Swedish Schools vs. American Schools

After attending school here in Sweden for a little over two months now, I have noticed some distinct key differences in how the schooling works here compared to America. As I have stated before, the news here in Sweden, is well to be honest, quite the snooze fest. However, the past few weeks one of the main stories has been how the test scores in Swedish schools have been significantly dropping the past few years. Once a country that was said to have some of the best schooling in the world, now finds themselves struggling to keep up.

I am not saying that I think the schools here are bad, not by any means. In fact, I think there are a few things that Sweden does a lot better than America with regards to the education program. I feel as this post will also help a lot of the kids who are thinking of studying abroad in Sweden, as the most common question people ask me is often “What is school like?”

Last disclaimer, I would like to reiterate that this is based off of my experiences and schools I attend. Each school is different, I am sure there are some schools in Sweden that are the complete opposite of what I am going to describe. That being said, I have now gotten to know over 20 exchange students and after talking with all of them, who come from all over Sweden, and attend all different schools, we ALL agree on the major points that I will discuss. Due to this, I feel as though it is safe to say that in general this is what the schooling in Sweden looks is like.

  1. Cell Phones

The first major difference I noticed in my Swedish school was the use of cell phones/electronics in the classrooms. In America, if a teacher sees you using your phone in a classroom you are dead meat. Here, in Sweden kids have their phones out from the begging of class to the end. Right on the table, most even text, go on Facebook, listen to music, all while the class goes on. I have even seen a kid answer a call and walk out of class right smack in the middle of the lesson. The teachers here do not say I thing. After two months this is something I am still not used to, and quite frankly I think this could be a big reason why the Swedish schools test scores are suffering so much. The kids are so busy are their phones they have no idea what is going on in class.

  1. Tardiness

In America we take tardiness pretty seriously. You get 3 free tries then its detention time. All classes start on time and we have bells to signify this so there are no discrepancies. In Sweden, there are no bells because everyone has such different classes, so they use somewhat of an honor system for being on time to class. An honor system which people completely take advantage of if you ask me. I would say about half the class arrives on time. The rest trickle in 10, 15, 30, minutes late. Basically whenever they want, as there is no punishment. The teachers do not even get mad. When a kid walks in late and disrupts the class the teacher merely nods, smiles, and says hello.

Chart understanding data:
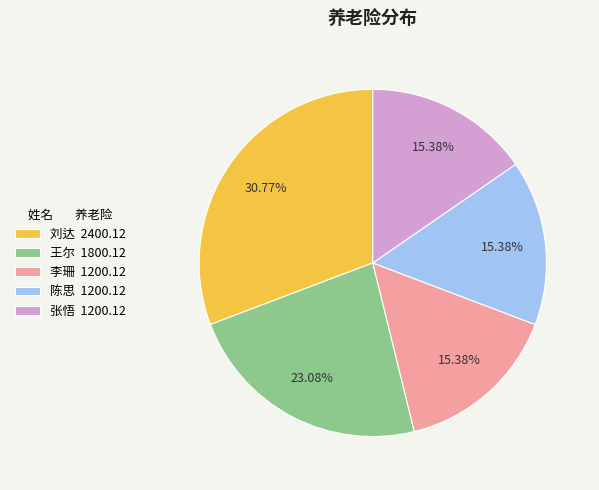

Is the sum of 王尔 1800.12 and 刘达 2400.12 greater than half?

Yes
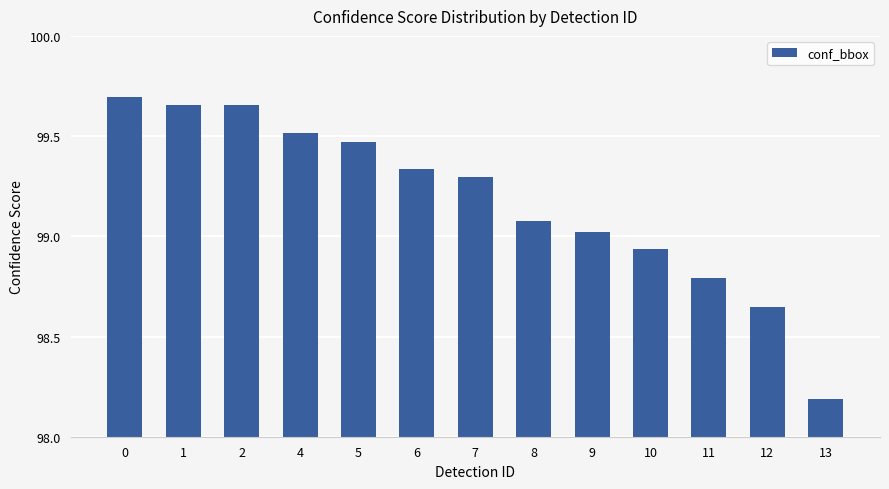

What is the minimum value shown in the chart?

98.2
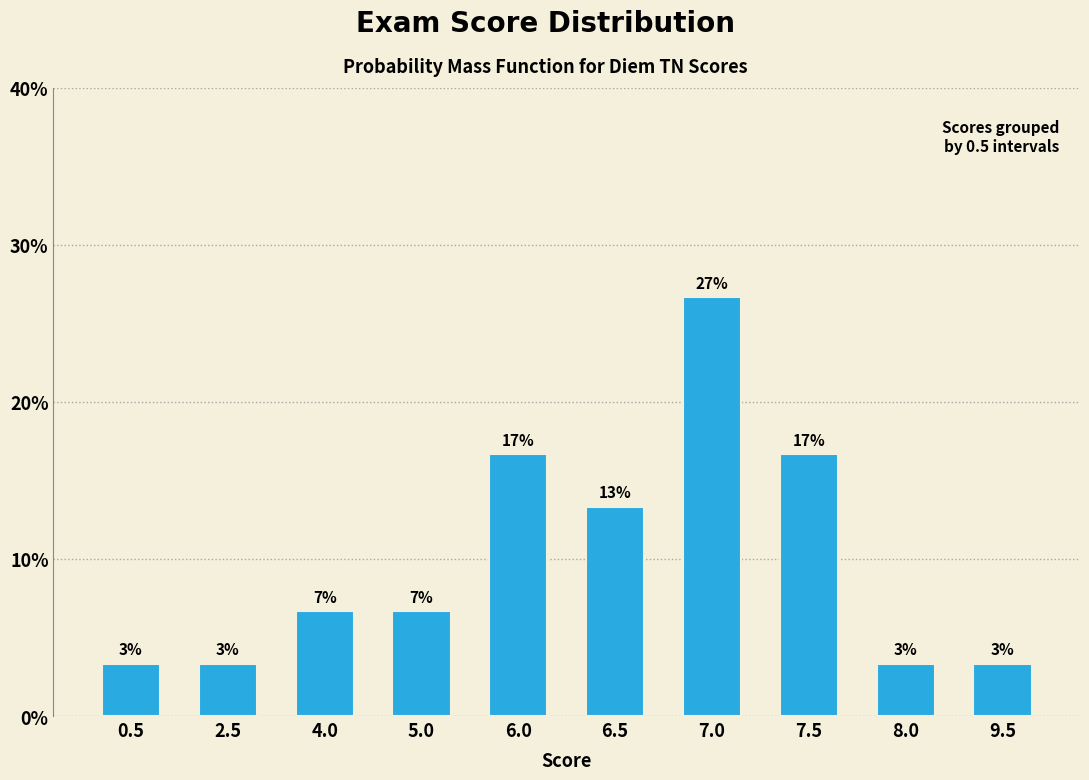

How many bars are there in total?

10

**Questions**
1) Answer these questions using the post comparing Swedish and American schools:
(a) How long had the writer been attending school in Sweden at the time of writing?
(b) How many exchange students does the writer say they have gotten to know?
(c) How many free tries for tardiness do students get in America before detention?
2) Write the next part of the post comparing Swedish and American schools, beginning right after its last sentence.

**Expected results**
1)
(a) A little over two months.
(b) Over 20.
(c) 3.

2)
  1. Absent Teachers

This one is also very strange to me. When a teacher is gone in America, we have “substitute teachers” to take their place. In Sweden, they just cancel class. I would say on average I have 2 classes canceled a week because a teacher is gone, at an appointment, etc. In America, I have never in my life had a class be canceled.

  1. Tests

The dreaded tests. Back home I would say I had about 3 a week with 1 or 2 quizzes mixed in. I would spend hours studying, trying to get the coveted A. Tests in Sweden are basically nonexistent and when they do happen the kids are so unprepared/do not care almost all fail. While here I have only experienced two tests – one in Spanish and one in math. During the Spanish test kids had their phones out, were comparing answers, and even then most turned the test in half blank. As a whole kids just do not seem to care here. The Swedes do not want school to be a stressful place and I guess tests=stress. They mostly have “projects” which I will talk about in the next section. In America, I hated tests. I thought they were dumb, pointless, and beyond stressful. However, after experiencing what school without tests is like, I know realize that they are imperative to learning and really help solidify knowledge.

  1. Homework

Or lack there of I should say. Two months, not a single sheet of homework. The only thing you could say was homework would be these “projects” that the teachers assign. The way most classes here work is you talk about a subject, then rather than taking a test, you do a at home “project” which you will then turn into the teacher. In theory this is a good idea, but I feel like the kids are given a ridiculous amount of time to do them. For example in my English class we watched the movie The Help then we were told to write a 1-2 page paper about a racism was portrayed in the movie. In my school in America, this would have been a two day project at most. Here in Sweden, we had three weeks to do it.

  1. Schedule

Okay, enough with the negatives. One thing that I feel Sweden does better is the way the scheduling works. I compare it to college scheduling in the states. We have longer classes (an hour – hour and a half), but not every day. This also means that we have fewer classes each day. I prefer this much more compared to the overwhelming seven class, five day a week, schedule we use in America. This way I feel like the teachers are not as rushed to squeeze everything into a 40 minute class and we get more in depth knowledge. Likewise, in America this would also be nice for studying for tests, doing homework, things like that because we would be able to plan according to when we have the class.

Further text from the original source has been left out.